Jack went through an intensive feeding program at Seattle Children’s Hospital at the age of two-and-a-half to transition him off of his G-tube and to oral feeding. The program was run by Karen Quinn-Shea, an occupational therapist at Children’s Hospital in Seattle. We dubbed the program “Fun with Food” to help two year old Jack understand what we were doing.
The intensive feeding program at Seattle Children’s Hospital is two weeks long and conducted at the facility. Each day during the first week (Monday – Friday), Jack and I would have breakfast, morning snack and lunch at the hospital with the therapist. He was still napping so we would come home after lunch and I would work at home on afternoon snack and dinner. Older kids stay through afternoon snack. In between each meal/session we would play at the hospital or go to a nearby mall to have a break. Below is a schedule I sent out to friends and family to illustrate our day.
7:00 am – leave house
7:45 am – arrive at Children’s Hospital and say hello to all of the fish
8:00 – get weighed and head to the cafeteria to pick out our breakfast
8:15 – sit down to breakfast
8:45 – breakfast finished, time for tube feeding and head out
9:00 – get to UVillage Starbucks for a latte
9:20 – play on the UVillage play structure
10:10 – head back to Children’s
10:30 – meet Karen for snack time
10:50 – snack finished, time for tube feeding
11:10 – check in at Children’s playroom
12:20 – meet Daddy at waiting area
12:30 – go to cafeteria to pick out lunch
12:40 – sit down for lunch
1:10 – lunch finished, time for tube feeding
1:30 – leave Children’s for the day
1:38 – Jack asleep
2:15 – arrive at home, transfer Jack and unpack car
3:00 – Mommy finally sits down
4:00 – get Jack up from nap
4:15 – have snack
4:35 – snack finished, send Jack outside to play
5:30 – Daddy home
6:30 – sit down for dinner
7:00 – dinner finished, time for tube feeding
7:10 – Jack and Daddy play
7:40 – bath time
8:00 – bedtime stories
8:10 – Jack nigh-night
8:15 – Mommy and Daddy collapse on sofa
As part of the program, we cut Jack’s tube formula feedings back from 35oz to 18oz at the beginning of the program. Throughout the program we cut back his formula to only one nighttime formula feeding and the rest water. We used the G-tube to help with his fluid intake and keep him hydrated until he was able drink enough on his own.
The middle weekend of the program gave us our first taste of what life would be like after the program when we were on our own. During the second week of the program we started with the same schedule and gradually tapered down to just having lunch at Children’s on the last Friday. After that we would have weekly weight checks at our pediatrician’s office and communicated with the team via email.
During the early meals/sessions, Jack would be rewarded for taking bites of food with a small toy being activated (like a windup toy) or a movie turning on. In order to keep the toy going or movie on he would have to continue to take bites. Since he was old enough to understand cause and effect he quickly figured out that he could get rewarded for taking bites. By the end of the program he didn’t need the stimulus as much and would just sit and eat with us. This is also when and how Jack learned to do cheers with a cup. What better way to incent someone to drink, right?

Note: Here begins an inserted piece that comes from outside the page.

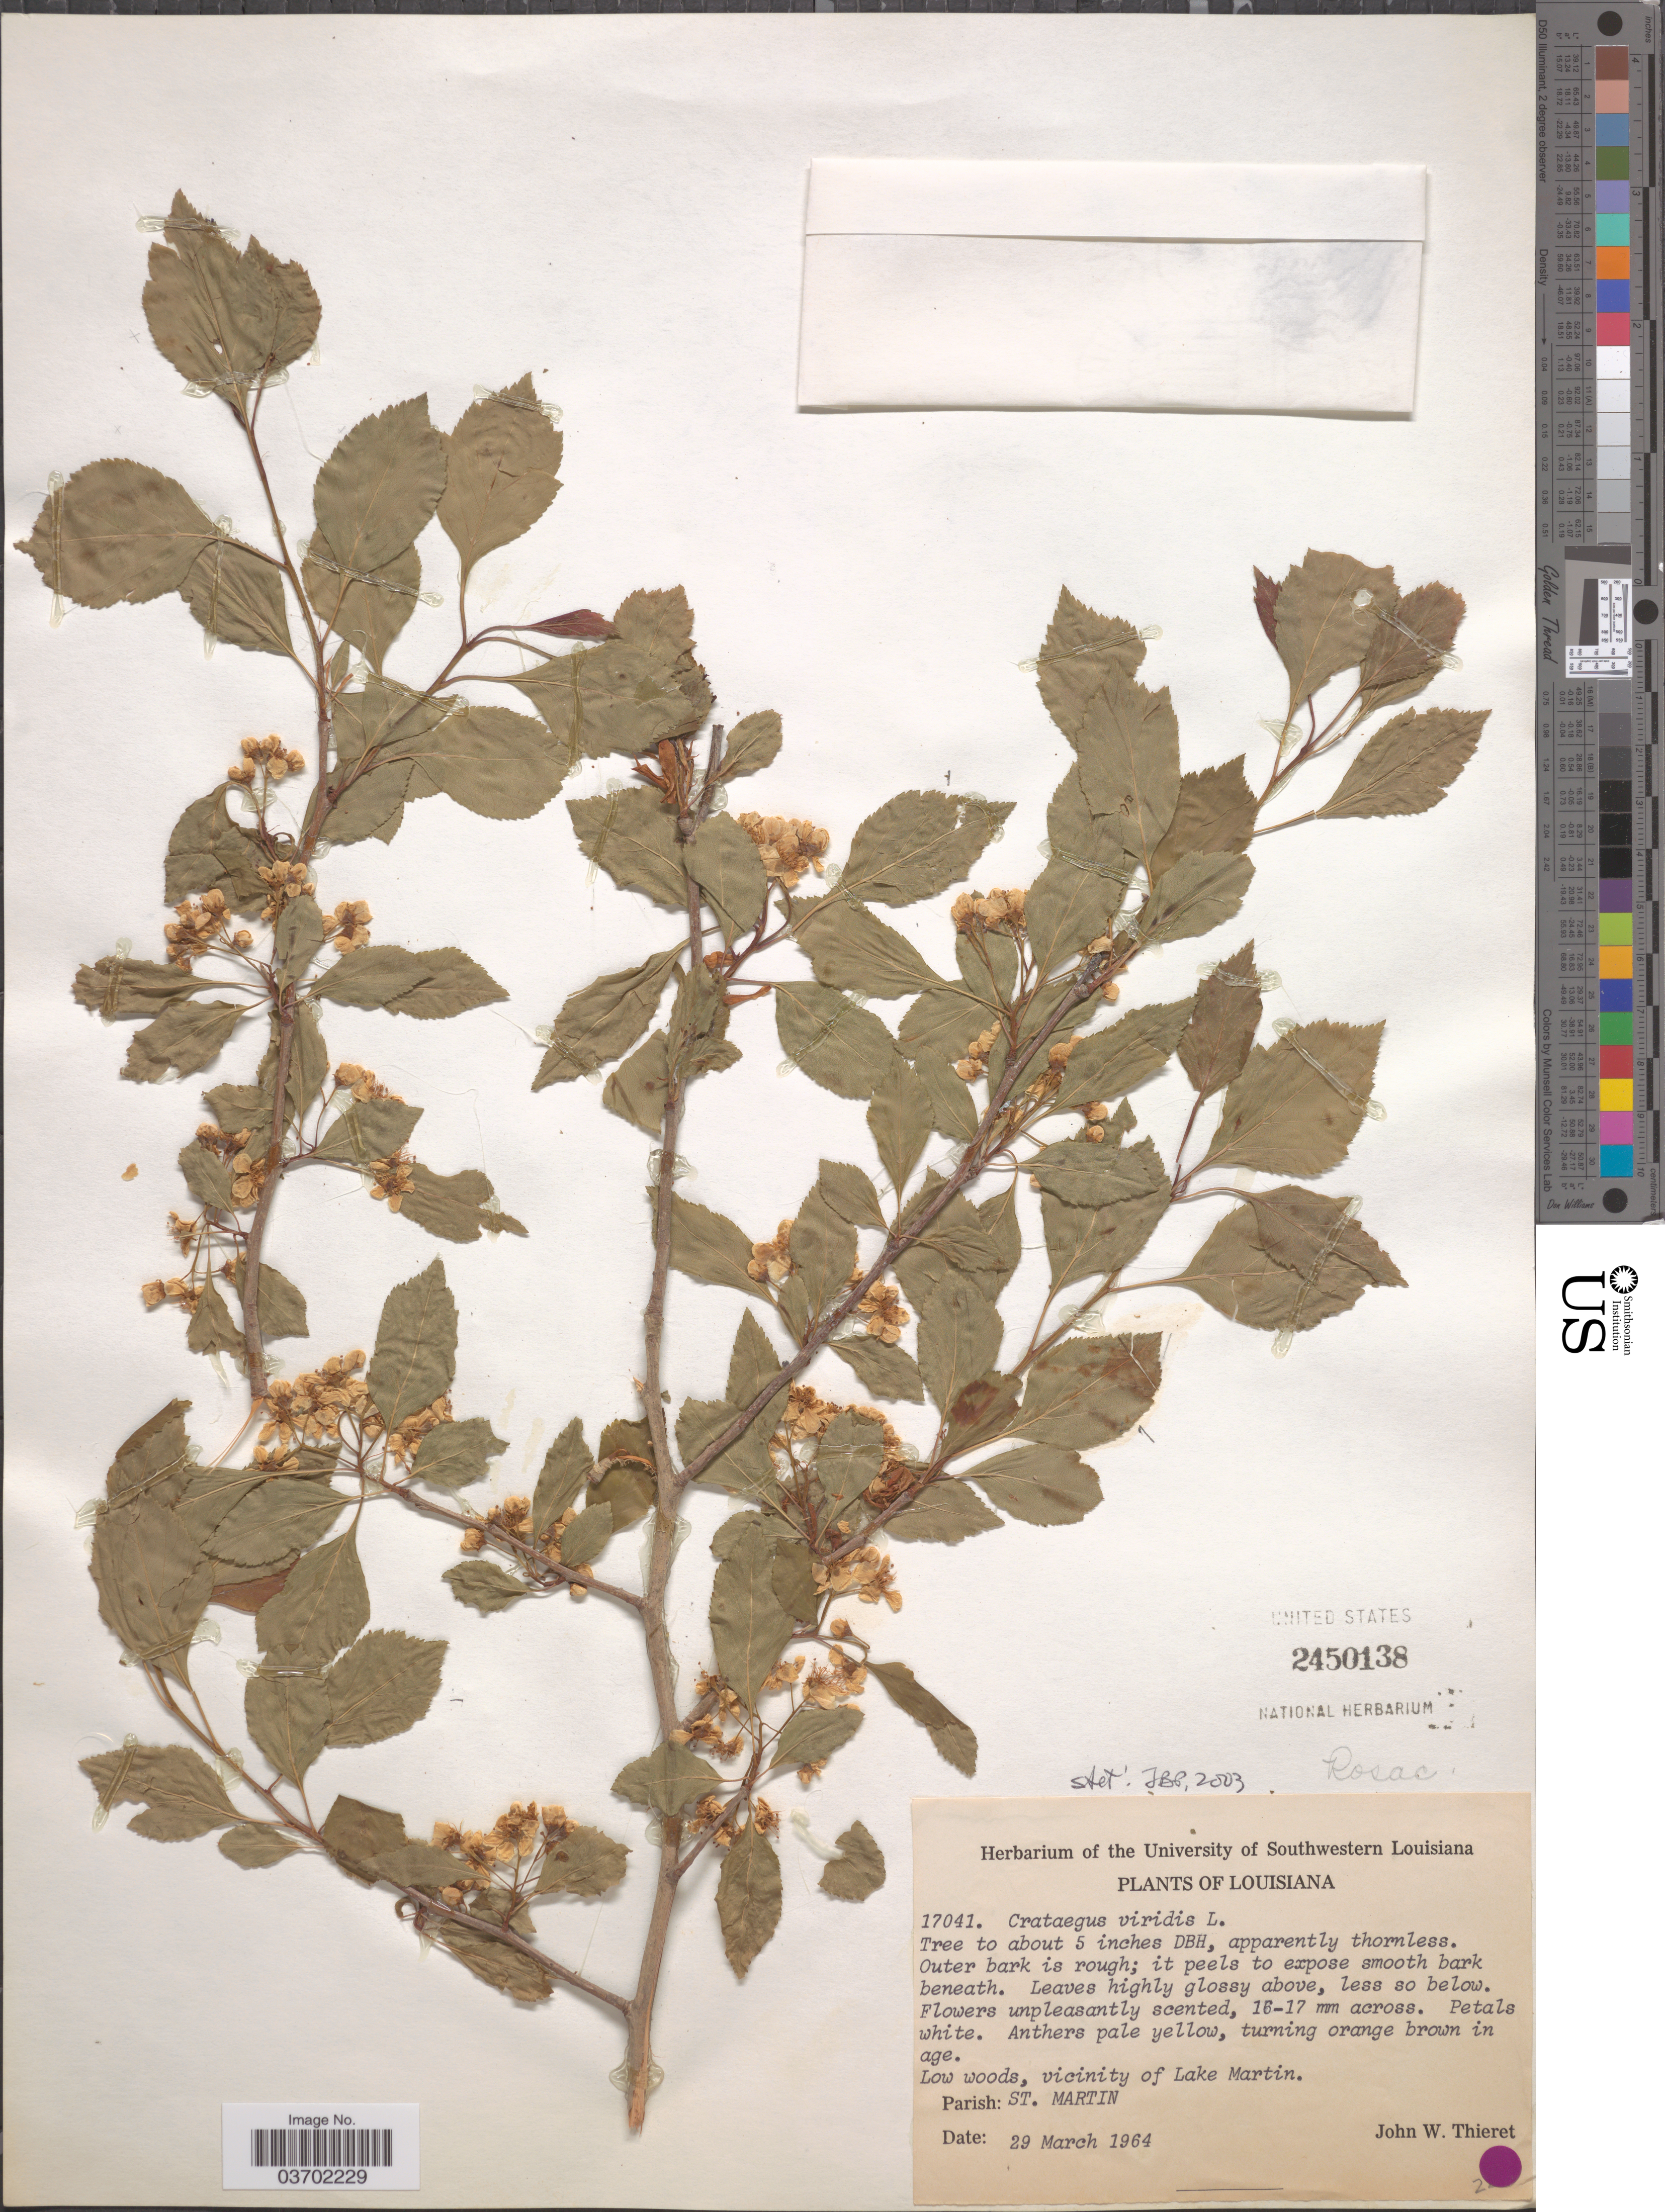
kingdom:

At the beginning of the program Jack ate only 12% of his calories by mouth. By the end of the program he was taking 71% of his calories by mouth. He came through the program very well, preferring to try a variety of different foods initially before increasing the volume of particular foods.

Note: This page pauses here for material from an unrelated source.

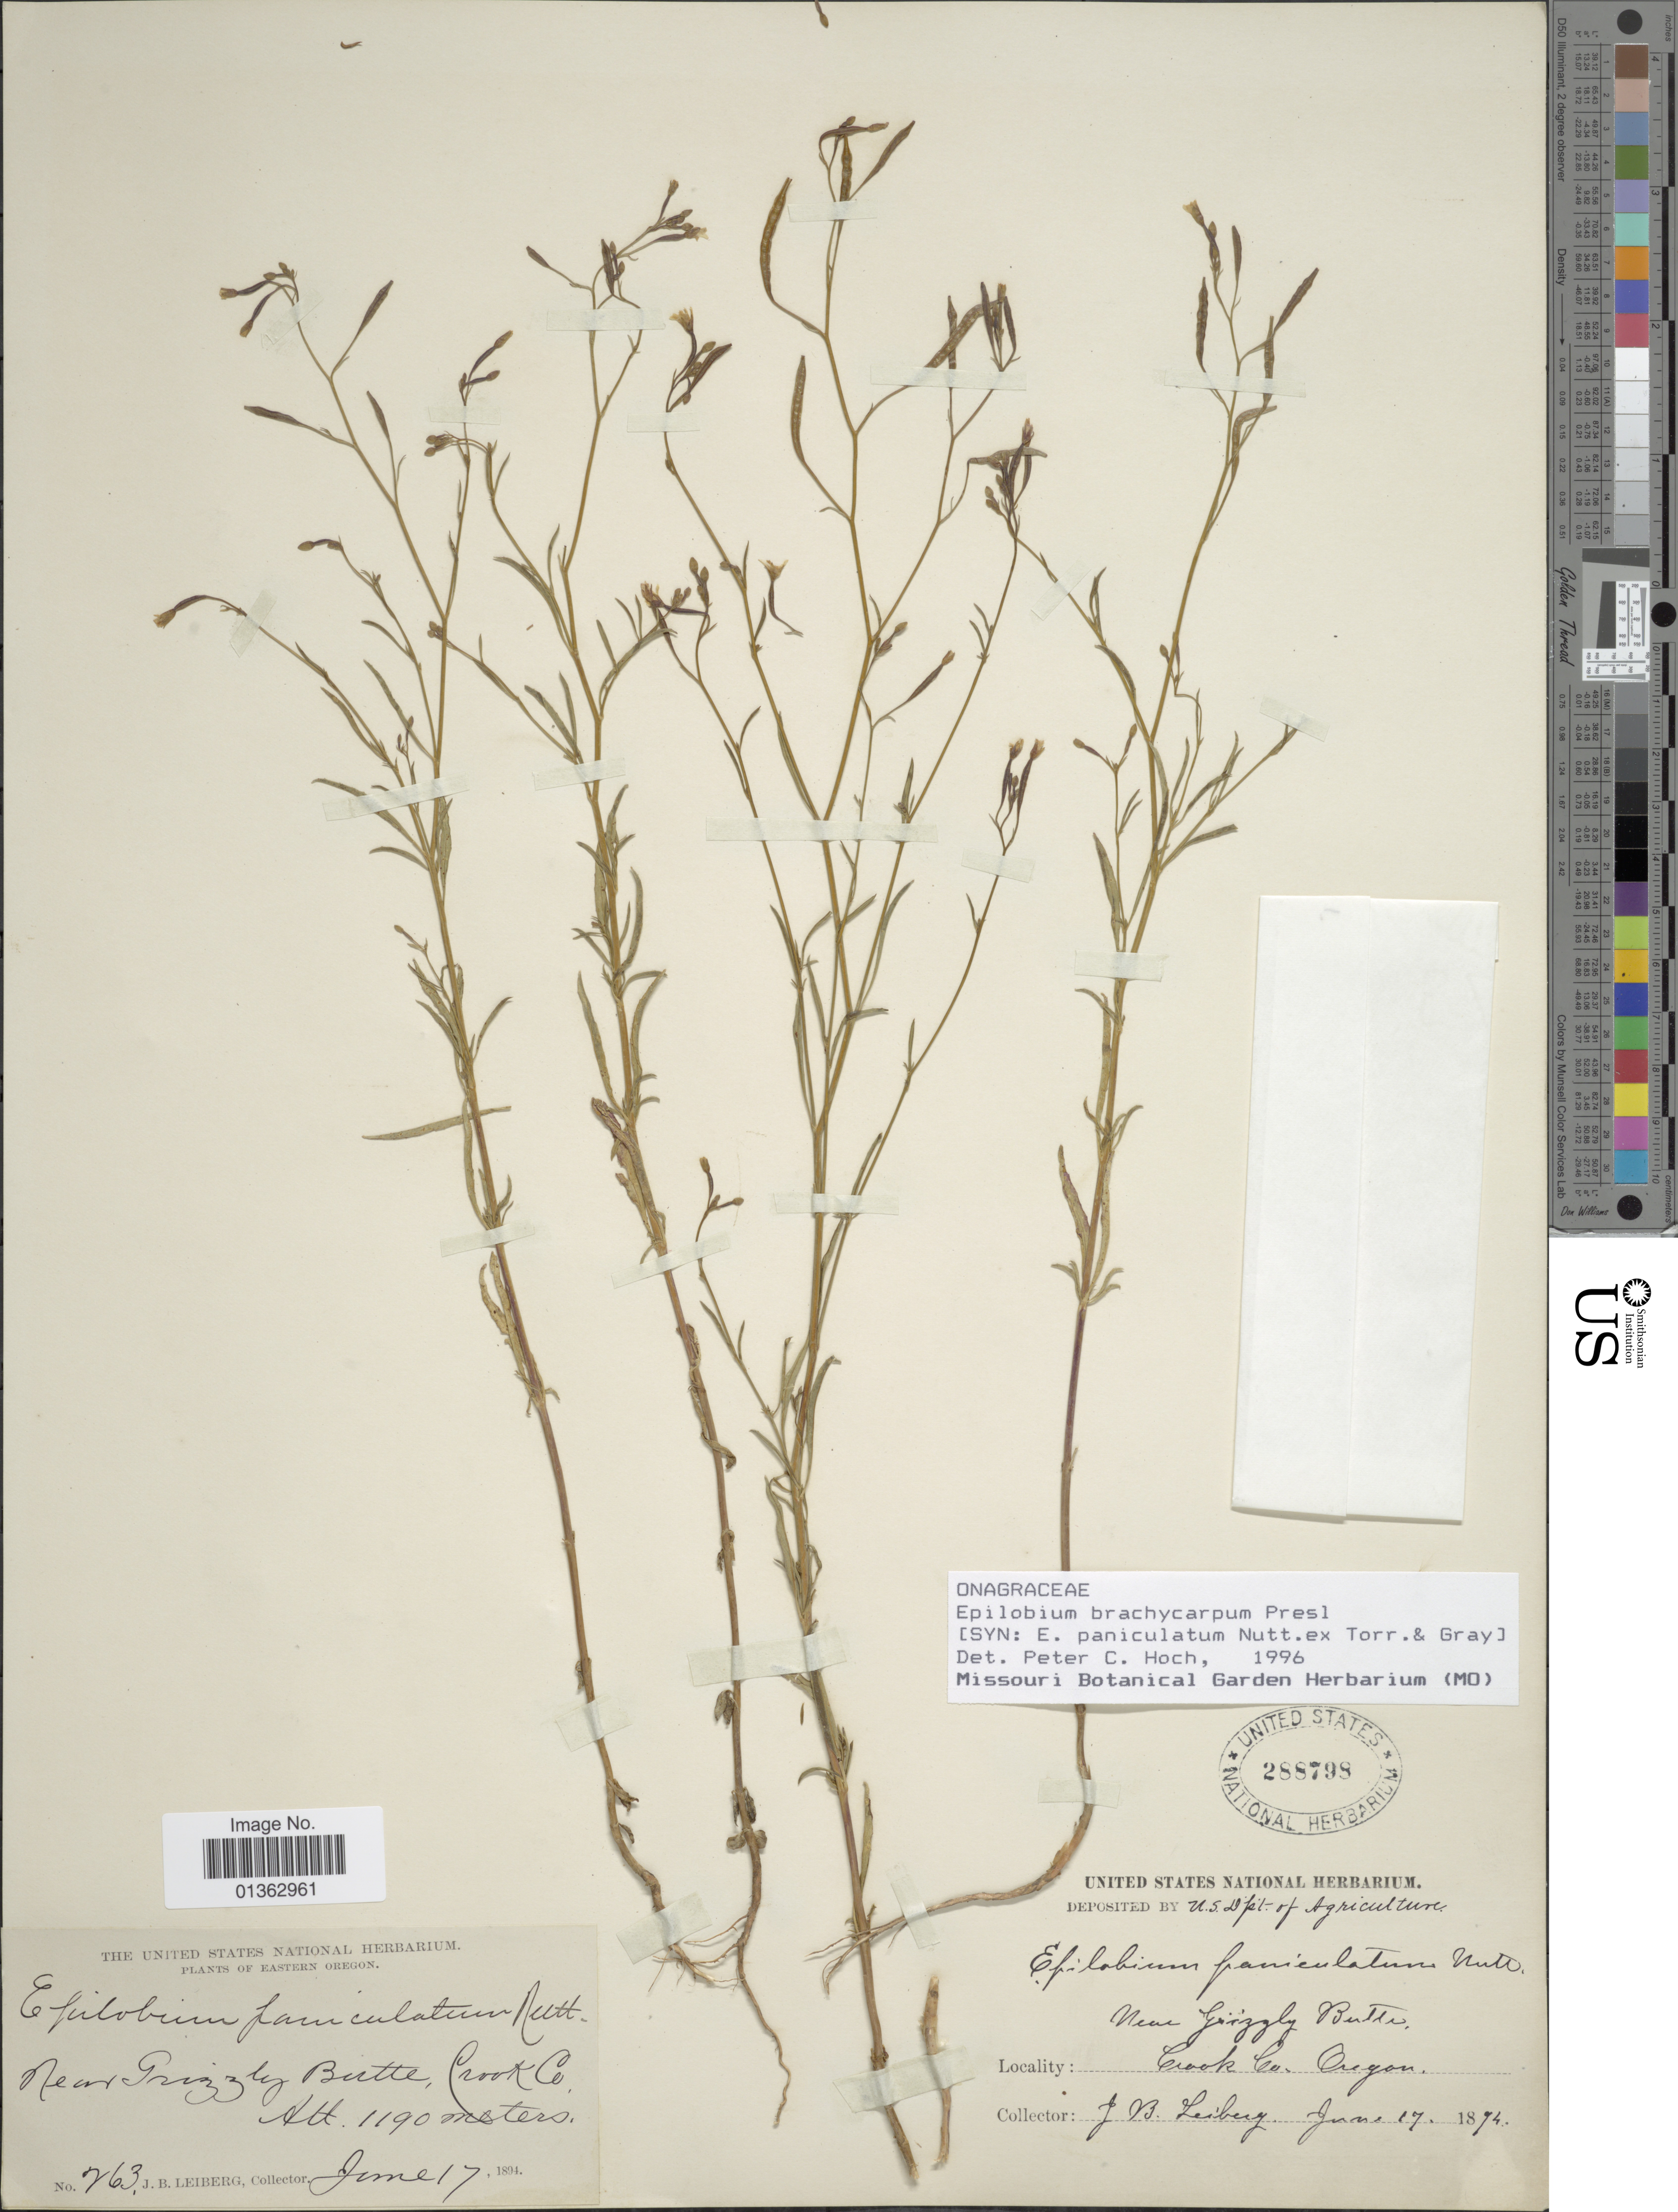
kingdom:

The timing of the program was perfect for Jack, because he wasn’t fully aware of what his G-tube was for. We sat him at the table with us for each meal and would give him finger foods and a cup to practice his eating skills. At two and a half he was willing to follow our directions and understand the concept of cause and effect.
Over the next three months we gradually tapered off all his G-tube supplements, formula first then water. Six months after that when Jack was just over three years old we removed his G-tube for good. And he symbolically and uneventfully threw it in the garbage and never looked back.
We are forever thankful for this program and the staff at Seattle Children’s that worked with us through it. Jack’s transition to eating couldn’t have been any smoother.